In a tribe, the leader functioned like an intangible principle, he aligned the other elements, giving the tribe an overall structure. In a larger civilisation his function did not change, however, it had to be replicated at multiple levels to ensure organisational success. This is also a natural process, every ecosystem contains multiple sub-systems, and even the body of an animal functions by the same method, with the brain as the aligning principle and each body part contributing to its support. Applied to politics this becomes localisation, which was most prominent in the feudal system but was employed by virtually every other traditional civilisation in history, with varying levels of enforcement (communities have only become dependant on the state in recent times). As the leader must function like a principle, his knowledge of metaphysical matters was paramount; traditional leaders generally came from the priest or warrior stocks, and their primary goal was the complete renunciation of their ego (their sense of being an individual separate from external reality) and an undivided dedication to their function. It was generally upheld that a failing of the leader could only occur if they allowed their ego to determine their actions (Julius Evola - Revolt Against the Modern World).

The modern political systems which have a genuinely powerful leadership have had no structure beyond that, the leaders simply dominate a mass of individuals for their own ends. This is the modern experience of leadership, and has led to an extreme paranoia in western countries of any system where anyone has more real power than anyone else. This is misguided, as a non-corrupt system would not allow a corrupt leader to go unpunished, in fact, in traditional civilisations the leaders were completely accountable for the wellbeing of society, and they often paid the price of their life for failure. This may seem barbaric to moderns but it is understandable, because it allows for a structured society without running the risk of disastrous dictatorships. More importantly than this however is the fact the society was structured around a hierarchy that consisted of more than simply leaders and followers.

The caste system was a way of creating broad categories, which placed no limitations on the individual other than those inherent in them. The best example of this system was in Ancient India where four main castes existed. There were the Brahmins (Priests), Kshatriyas (Warriors), Vaisyas (Merchants) and Sudras (Labourers). These four castes can be found roughly and with varying strictness across most ancient civilisations.
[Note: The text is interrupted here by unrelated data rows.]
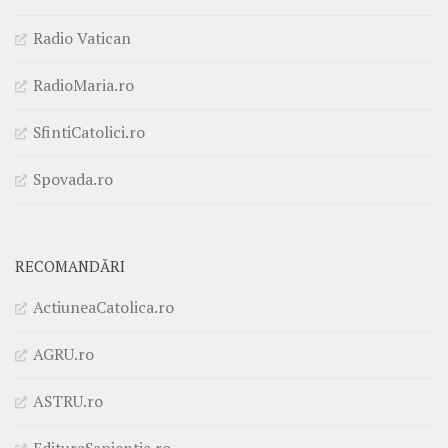
Radio Vatican
RadioMaria.ro
SfintiCatolici.ro
Spovada.ro
RECOMANDĂRI
ActiuneaCatolica.ro
AGRU.ro
ASTRU.ro
EdituraSapientia.ro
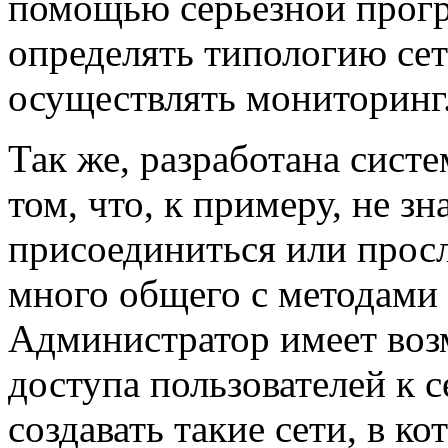
помощью серьезной прог
определять типологию сети
осуществлять мониторинг
Так же, разработана сист
том, что, к примеру, не зн
присоединиться или просл
много общего с методами в
Администратор имеет воз
доступа пользователей к 
создавать такие сети, в к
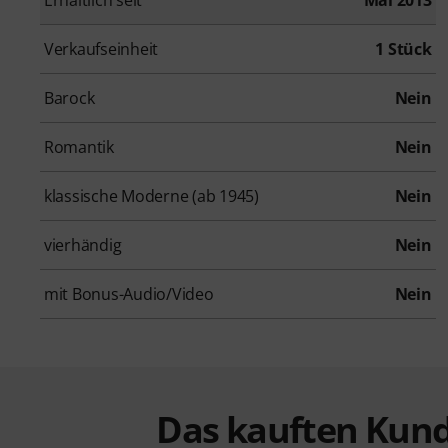
Verkaufseinheit
1 Stück
Barock
Nein
Romantik
Nein
klassische Moderne (ab 1945)
Nein
vierhändig
Nein
mit Bonus-Audio/Video
Nein
Das kauften Kund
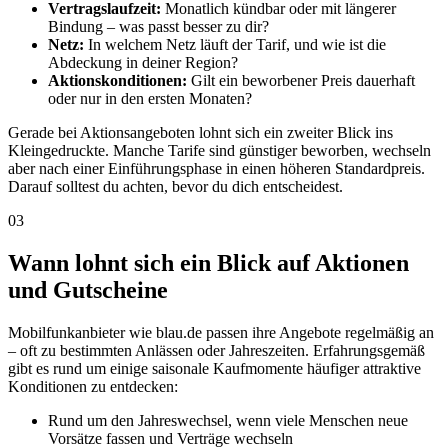
Vertragslaufzeit:
Monatlich kündbar oder mit längerer
Bindung – was passt besser zu dir?
Netz:
In welchem Netz läuft der Tarif, und wie ist die
Abdeckung in deiner Region?
Aktionskonditionen:
Gilt ein beworbener Preis dauerhaft
oder nur in den ersten Monaten?
Gerade bei Aktionsangeboten lohnt sich ein zweiter Blick ins
Kleingedruckte. Manche Tarife sind günstiger beworben, wechseln
aber nach einer Einführungsphase in einen höheren Standardpreis.
Darauf solltest du achten, bevor du dich entscheidest.
03
Wann lohnt sich ein Blick auf Aktionen
und Gutscheine
Mobilfunkanbieter wie blau.de passen ihre Angebote regelmäßig an
– oft zu bestimmten Anlässen oder Jahreszeiten. Erfahrungsgemäß
gibt es rund um einige saisonale Kaufmomente häufiger attraktive
Konditionen zu entdecken:
Rund um den Jahreswechsel, wenn viele Menschen neue
Vorsätze fassen und Verträge wechseln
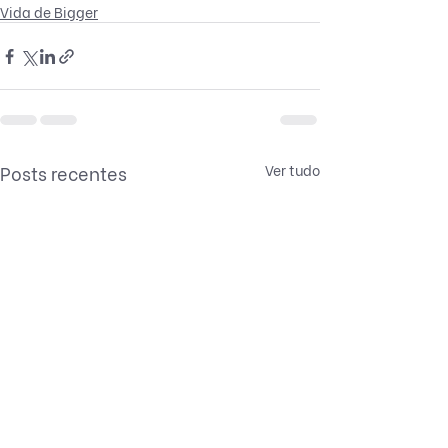
Vida de Bigger
Posts recentes
Ver tudo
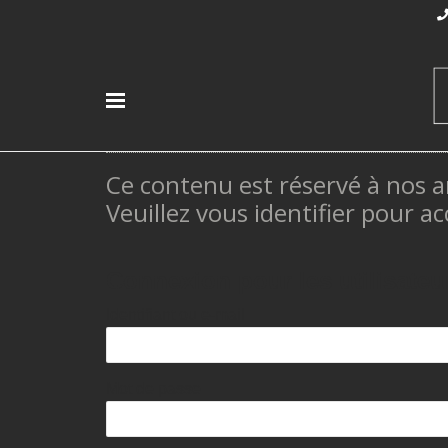
Ce contenu est réservé à nos a
Veuillez vous identifier pour ac
Connexion pour les utilisateu
Identifiant ou e-mail
Mot de passe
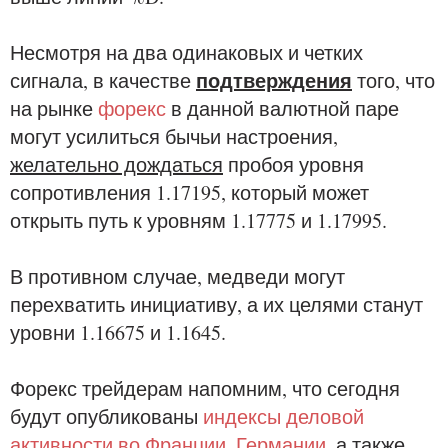
Несмотря на два одинаковых и четких
подтверждения
сигнала, в качестве
того, что
на рынке
форекс
в данной валютной паре
могут усилиться бычьи настроения,
желательно дождаться
пробоя уровня
сопротивления 1.17195, который может
открыть путь к уровням 1.17775 и 1.17995.
В противном случае, медведи могут
перехватить инициативу, а их целями станут
уровни 1.16675 и 1.1645.
Форекс трейдерам напомним, что сегодня
будут опубликованы
индексы деловой
активности во Франции
,
Германии
, а также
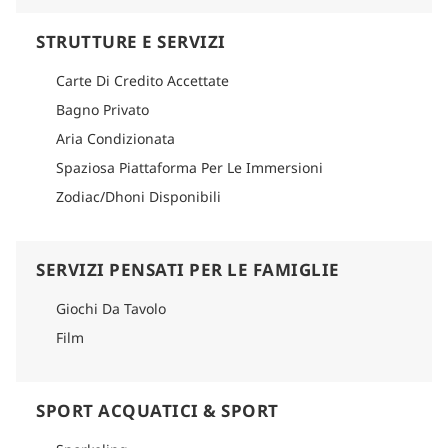
STRUTTURE E SERVIZI
Carte Di Credito Accettate
Bagno Privato
Aria Condizionata
Spaziosa Piattaforma Per Le Immersioni
Zodiac/Dhoni Disponibili
SERVIZI PENSATI PER LE FAMIGLIE
Giochi Da Tavolo
Film
SPORT ACQUATICI & SPORT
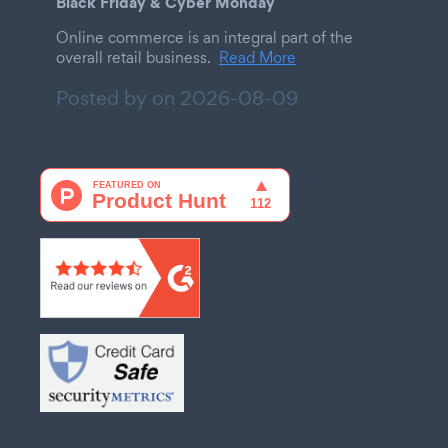
Black Friday & Cyber Monday
Online commerce is an integral part of the
overall retail business.
Read More
Posted by on
2026-08-09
This system allowed individuals to perform a variety of tasks in personal and creative ways, but was strict enough that social order was kept. Communities could easily be formed and all the necessary tasks performed by people who knew and respected their role in society. These specialisations were necessary in creating larger civilisations; this could be regarded as genuine evolution from the days of cave-men, where the only roles that existed were hunter-gatherer (men), and mother-forager (women). It should be noted that the role of women changed very little in the shift from primitive tribes to the civilised world, although their spiritual function in relation to reproduction and love may have become more prominent. This is an evolution because a higher degree of structure was achieved in alignment with reality, unlike modern society, which has degenerated into a chaotic state unknown to man in recorded history.

It is clear that if we wish to bring about a reversal of the current problems then their very core must be dealt with. A 'spiritual revolution' starts in the self by overcoming the limitations of ego, after the mind is ordered then it can exercise a will to create order in reality. In this manner the mind becomes like a principle, it has the ability to create structure within the chaos of physical reality. A restoration must begin at the highest point, those capable of performing the functions of the highest castes must be indoctrinated into true metaphysical knowledge of principles, and they can then begin to exercise their influence over the lower castes through politics, thus restoring a social order.